- [TO DO]: Switch "locality" to "site" and write out the lines of the listing from the one containing "name author: Kunth" through the last line, leaving everything else the same.

- [MATERIAL SHOWN]:
>> BEGIN

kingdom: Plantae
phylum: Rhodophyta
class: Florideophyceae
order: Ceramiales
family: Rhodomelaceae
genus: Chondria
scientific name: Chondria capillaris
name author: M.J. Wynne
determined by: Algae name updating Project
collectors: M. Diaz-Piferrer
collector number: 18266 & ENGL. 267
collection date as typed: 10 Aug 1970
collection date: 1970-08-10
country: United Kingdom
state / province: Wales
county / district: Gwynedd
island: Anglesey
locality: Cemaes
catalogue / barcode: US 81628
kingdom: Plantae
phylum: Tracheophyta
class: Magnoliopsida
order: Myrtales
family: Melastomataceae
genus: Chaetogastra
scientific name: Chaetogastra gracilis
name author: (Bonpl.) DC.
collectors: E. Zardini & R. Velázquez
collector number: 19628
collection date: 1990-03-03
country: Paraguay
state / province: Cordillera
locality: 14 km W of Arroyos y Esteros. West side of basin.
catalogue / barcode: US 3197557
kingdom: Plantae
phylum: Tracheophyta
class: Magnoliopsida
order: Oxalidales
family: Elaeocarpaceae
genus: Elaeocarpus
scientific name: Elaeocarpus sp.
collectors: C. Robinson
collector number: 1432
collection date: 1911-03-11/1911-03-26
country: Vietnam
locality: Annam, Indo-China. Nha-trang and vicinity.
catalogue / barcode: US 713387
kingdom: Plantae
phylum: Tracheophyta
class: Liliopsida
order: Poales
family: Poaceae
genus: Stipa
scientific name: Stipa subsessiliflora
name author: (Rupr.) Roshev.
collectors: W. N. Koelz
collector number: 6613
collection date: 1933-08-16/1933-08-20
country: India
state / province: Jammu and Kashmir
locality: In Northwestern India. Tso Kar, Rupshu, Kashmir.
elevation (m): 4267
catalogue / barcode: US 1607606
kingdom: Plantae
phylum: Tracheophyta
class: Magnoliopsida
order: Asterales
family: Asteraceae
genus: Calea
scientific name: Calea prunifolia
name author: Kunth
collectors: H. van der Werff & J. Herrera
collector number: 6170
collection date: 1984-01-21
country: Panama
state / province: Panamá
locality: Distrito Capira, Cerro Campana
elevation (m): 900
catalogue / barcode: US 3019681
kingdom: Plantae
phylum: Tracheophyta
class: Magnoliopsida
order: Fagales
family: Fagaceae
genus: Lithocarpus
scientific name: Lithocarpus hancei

>> END

- [TASK OUTPUT]:
name author: Kunth
collectors: H. van der Werff & J. Herrera
collector number: 6170
collection date: 1984-01-21
country: Panama
state / province: Panamá
site: Distrito Capira, Cerro Campana
elevation (m): 900
catalogue / barcode: US 3019681
kingdom: Plantae
phylum: Tracheophyta
class: Magnoliopsida
order: Fagales
family: Fagaceae
genus: Lithocarpus
scientific name: Lithocarpus hancei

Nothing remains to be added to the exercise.